Damit ist auch im Bereich des polizeilichen Zwangs der Rechtsschutz mittels Anfechtungsklage und nach Erledigung durch Vollzug des Zwangs mit der Fortsetzungsfeststellungsklage zu suchen. Zwar handelt es sich auch bei der polizeilichen Androhung von Zwangsmaßnahmen um einen Verwaltungsakt i.S.d. Art. 35 S. 1 BayVwVfG, aufgrund des zeitlichen Zusammenfallens von Androhung und Anwendung im Polizeirecht wird aber im Rahmen der Anfechtungs- und Fortsetzungsfeststellungsklage lediglich die Anwendung der Zwangsmaßnahme überprüft, innerhalb dessen die Androhung als Voraussetzung für die Rechtmäßigkeit enthalten ist.
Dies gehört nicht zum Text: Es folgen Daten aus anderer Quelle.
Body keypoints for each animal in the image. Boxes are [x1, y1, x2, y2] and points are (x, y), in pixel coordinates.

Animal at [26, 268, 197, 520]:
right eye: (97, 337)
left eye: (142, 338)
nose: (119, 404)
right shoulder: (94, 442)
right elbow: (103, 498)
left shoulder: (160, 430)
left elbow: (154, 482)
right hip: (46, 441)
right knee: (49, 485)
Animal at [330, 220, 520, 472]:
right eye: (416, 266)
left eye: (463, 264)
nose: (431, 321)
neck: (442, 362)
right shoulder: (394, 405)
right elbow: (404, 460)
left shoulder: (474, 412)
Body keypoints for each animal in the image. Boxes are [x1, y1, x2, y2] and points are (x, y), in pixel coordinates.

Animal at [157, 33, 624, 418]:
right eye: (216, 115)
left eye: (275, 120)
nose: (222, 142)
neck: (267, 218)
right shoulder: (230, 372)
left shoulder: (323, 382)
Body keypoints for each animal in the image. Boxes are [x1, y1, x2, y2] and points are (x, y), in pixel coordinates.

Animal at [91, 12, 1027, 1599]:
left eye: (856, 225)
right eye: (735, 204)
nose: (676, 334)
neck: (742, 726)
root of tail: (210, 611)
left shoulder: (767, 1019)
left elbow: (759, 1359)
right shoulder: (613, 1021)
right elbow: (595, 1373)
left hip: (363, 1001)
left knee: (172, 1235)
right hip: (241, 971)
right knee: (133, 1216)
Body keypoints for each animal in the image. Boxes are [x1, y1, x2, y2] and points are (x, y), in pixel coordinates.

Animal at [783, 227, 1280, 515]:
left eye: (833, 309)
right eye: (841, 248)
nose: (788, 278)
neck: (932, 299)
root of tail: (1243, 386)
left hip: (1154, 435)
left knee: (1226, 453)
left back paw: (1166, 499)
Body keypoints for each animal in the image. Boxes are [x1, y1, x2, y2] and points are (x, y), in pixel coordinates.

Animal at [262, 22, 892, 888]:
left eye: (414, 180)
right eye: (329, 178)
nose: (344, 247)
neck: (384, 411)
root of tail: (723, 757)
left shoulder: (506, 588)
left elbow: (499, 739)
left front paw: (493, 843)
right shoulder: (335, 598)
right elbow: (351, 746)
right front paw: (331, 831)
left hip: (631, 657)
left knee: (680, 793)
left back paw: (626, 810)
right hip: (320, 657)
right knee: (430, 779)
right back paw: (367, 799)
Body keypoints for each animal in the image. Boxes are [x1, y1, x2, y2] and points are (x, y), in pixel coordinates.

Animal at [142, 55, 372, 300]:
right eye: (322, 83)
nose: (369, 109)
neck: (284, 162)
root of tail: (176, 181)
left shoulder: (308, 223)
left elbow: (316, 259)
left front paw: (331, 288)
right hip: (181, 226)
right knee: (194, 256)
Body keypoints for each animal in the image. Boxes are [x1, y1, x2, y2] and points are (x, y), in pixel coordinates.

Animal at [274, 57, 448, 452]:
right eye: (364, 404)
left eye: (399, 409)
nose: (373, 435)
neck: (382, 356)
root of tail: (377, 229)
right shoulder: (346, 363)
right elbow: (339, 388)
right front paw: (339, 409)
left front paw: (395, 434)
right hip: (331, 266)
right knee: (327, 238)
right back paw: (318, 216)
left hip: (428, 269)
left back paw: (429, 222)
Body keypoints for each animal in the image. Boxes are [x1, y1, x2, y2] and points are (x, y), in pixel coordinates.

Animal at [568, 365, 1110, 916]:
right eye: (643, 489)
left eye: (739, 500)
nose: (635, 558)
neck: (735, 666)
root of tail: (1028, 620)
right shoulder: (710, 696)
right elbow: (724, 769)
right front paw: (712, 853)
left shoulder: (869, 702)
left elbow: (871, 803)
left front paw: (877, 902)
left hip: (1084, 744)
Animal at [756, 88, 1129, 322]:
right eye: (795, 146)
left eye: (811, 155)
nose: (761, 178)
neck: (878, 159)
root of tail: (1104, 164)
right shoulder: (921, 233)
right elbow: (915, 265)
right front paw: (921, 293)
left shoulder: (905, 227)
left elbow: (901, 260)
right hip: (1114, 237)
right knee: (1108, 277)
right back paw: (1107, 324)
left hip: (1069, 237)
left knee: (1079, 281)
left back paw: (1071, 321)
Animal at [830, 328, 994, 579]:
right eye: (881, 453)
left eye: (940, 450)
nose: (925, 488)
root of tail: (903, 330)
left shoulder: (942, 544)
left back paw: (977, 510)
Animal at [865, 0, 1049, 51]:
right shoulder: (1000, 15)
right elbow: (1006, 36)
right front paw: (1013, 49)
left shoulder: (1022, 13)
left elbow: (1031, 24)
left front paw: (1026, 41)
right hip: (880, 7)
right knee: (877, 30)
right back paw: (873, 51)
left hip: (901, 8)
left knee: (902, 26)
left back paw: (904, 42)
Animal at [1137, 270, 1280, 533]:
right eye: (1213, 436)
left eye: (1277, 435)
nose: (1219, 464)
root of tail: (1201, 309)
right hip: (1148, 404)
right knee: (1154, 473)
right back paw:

Begreift man (durchaus gut vertretbar) Ersatzvornahme und Anwendung unmittelbaren Zwangs sowie die Maßnahmen der einstufigen Vollstreckung als Realakte, so ist Rechtsschutz über die allgemeine Leistungsklage und nach Erledigung über die allgemeine Feststellungsklage zu gewähren.